For South African businesses and public institutions, digitalisation is no longer about ambition but about effective implementation. As organisations grapple with modernising systems, improving service delivery and competing in a digital economy, Lithuania offers a practical model of how a small, agile European Union economy has aligned digital public services, regulatory clarity and highly skilled technical talent to drive both business growth and efficient government operations.

Lithuania’s experience, spanning e-government systems, fintech regulation and advanced technology adoption, offers insights directly relevant to South Africa’s own digital transformation. It demonstrates how technology can be leveraged to create economic opportunity, improve public services and support scalable, sustainable development.

The geographic distance between South Africa and Lithuania may appear significant, yet the two countries share important values, including a commitment to democracy, a rules-based multilateral order and inclusive economic development. Both nations emerged from periods of political transition in the 1990s, shaping not only their political systems but also their approaches to reform and growth. Individuals of Lithuanian origin, including Joe Slovo and Albie Sachs, played influential roles in South Africa’s democratic journey, underscoring a shared history that continues to inform cooperation today.

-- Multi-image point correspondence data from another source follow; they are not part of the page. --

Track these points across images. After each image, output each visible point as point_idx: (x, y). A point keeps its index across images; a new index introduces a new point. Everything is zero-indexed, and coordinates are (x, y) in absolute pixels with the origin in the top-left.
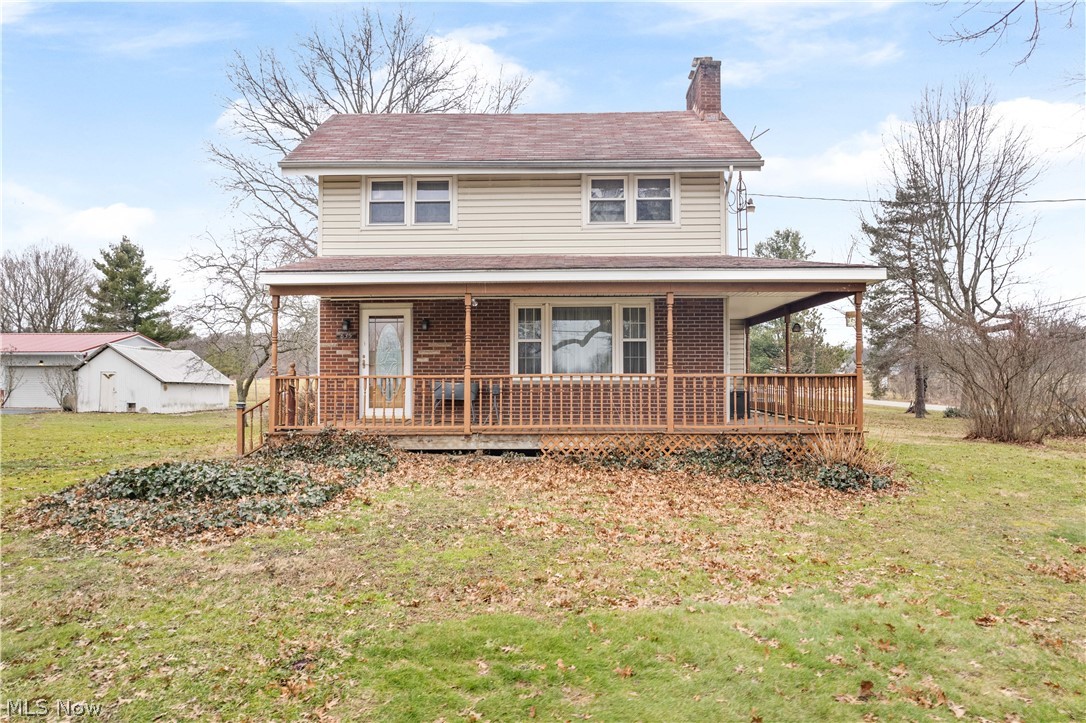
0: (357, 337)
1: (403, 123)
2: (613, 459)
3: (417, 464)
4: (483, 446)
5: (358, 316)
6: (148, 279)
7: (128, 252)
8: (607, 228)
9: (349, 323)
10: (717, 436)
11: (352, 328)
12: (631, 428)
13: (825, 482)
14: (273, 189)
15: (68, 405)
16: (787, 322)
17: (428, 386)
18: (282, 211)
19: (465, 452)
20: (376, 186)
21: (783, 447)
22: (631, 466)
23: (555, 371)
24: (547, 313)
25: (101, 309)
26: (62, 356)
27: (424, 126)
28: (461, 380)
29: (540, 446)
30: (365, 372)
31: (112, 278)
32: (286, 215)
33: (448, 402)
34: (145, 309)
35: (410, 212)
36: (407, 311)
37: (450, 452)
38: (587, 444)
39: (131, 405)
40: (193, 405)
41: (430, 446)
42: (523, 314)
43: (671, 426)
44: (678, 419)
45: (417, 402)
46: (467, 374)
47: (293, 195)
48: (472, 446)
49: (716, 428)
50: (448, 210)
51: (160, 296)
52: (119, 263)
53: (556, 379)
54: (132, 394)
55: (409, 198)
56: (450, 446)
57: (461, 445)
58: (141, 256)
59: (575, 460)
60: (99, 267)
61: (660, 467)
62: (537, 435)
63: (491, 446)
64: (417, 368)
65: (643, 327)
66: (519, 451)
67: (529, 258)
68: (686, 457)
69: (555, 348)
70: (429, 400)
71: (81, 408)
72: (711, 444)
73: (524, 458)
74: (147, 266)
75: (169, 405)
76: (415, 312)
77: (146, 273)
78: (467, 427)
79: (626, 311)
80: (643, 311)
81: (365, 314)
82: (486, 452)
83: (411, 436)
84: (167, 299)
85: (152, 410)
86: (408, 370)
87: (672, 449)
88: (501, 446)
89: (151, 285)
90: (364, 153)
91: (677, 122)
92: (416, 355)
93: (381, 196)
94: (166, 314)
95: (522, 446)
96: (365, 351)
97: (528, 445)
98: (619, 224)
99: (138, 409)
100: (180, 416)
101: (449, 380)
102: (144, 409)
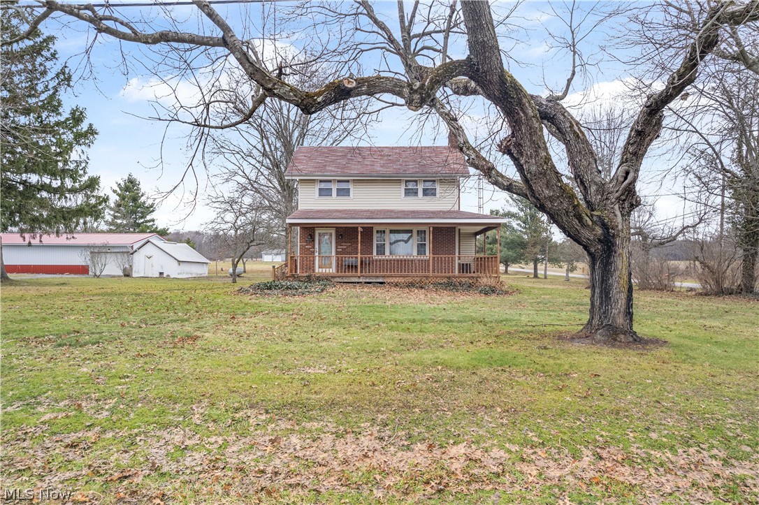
0: (314, 241)
1: (329, 152)
2: (411, 285)
3: (342, 286)
4: (364, 281)
5: (314, 233)
6: (142, 199)
7: (132, 183)
8: (411, 199)
9: (310, 235)
10: (447, 277)
11: (312, 237)
12: (416, 275)
13: (481, 292)
14: (233, 152)
15: (126, 273)
16: (485, 235)
17: (342, 260)
18: (239, 166)
19: (358, 283)
20: (321, 181)
21: (471, 281)
22: (417, 288)
23: (391, 254)
24: (387, 231)
25: (115, 217)
26: (120, 247)
27: (338, 154)
28: (357, 258)
29: (385, 281)
30: (317, 254)
31: (123, 198)
32: (241, 168)
33: (349, 266)
34: (142, 218)
35: (334, 192)
36: (333, 232)
37: (353, 283)
38: (401, 280)
39: (161, 274)
40: (191, 274)
41: (346, 281)
42: (377, 232)
43: (431, 274)
44: (434, 271)
45: (338, 266)
46: (359, 255)
47: (242, 154)
48: (361, 280)
49: (447, 275)
50: (349, 192)
51: (150, 209)
52: (127, 189)
53: (391, 257)
54: (162, 267)
55: (334, 187)
56: (353, 281)
57: (357, 280)
58: (139, 185)
59: (397, 285)
60: (115, 191)
61: (427, 288)
62: (383, 277)
63: (367, 280)
64: (337, 253)
65: (425, 238)
66: (377, 282)
67: (381, 211)
68: (436, 285)
69: (391, 244)
70: (342, 265)
71: (135, 275)
72: (445, 280)
73: (379, 285)
74: (142, 191)
75: (181, 273)
76: (337, 231)
77: (142, 195)
78: (359, 274)
79: (418, 231)
80: (425, 231)
81: (317, 232)
82: (365, 283)
83: (339, 277)
84: (153, 211)
85: (172, 276)
86: (334, 254)
87: (431, 282)
88: (371, 281)
89: (144, 202)
90: (317, 169)
91: (442, 153)
92: (337, 248)
93: (323, 186)
94: (153, 220)
95: (378, 281)
96: (317, 246)
97: (381, 280)
98: (415, 198)
99: (165, 276)
100: (187, 279)
101: (352, 258)
102: (168, 276)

Lithuania has since built a digital economy designed for speed, clarity and scale. With a population of just 2.9 million, public services are digital by default, companies can be registered in as little as one day and processes such as licensing, permitting and tax compliance are handled online. 

This efficiency and predictability have attracted global companies, including Nasdaq and Thermo Fisher Scientific, while positioning Lithuania as Europe’s leading fintech hub, with more than 280 licensed fintech firms serving over 30 million customers across the EU.

Innovation remains a central pillar of Lithuania’s competitiveness. Lithuanian engineers, researchers and designers are multilingual, digitally fluent and globally connected.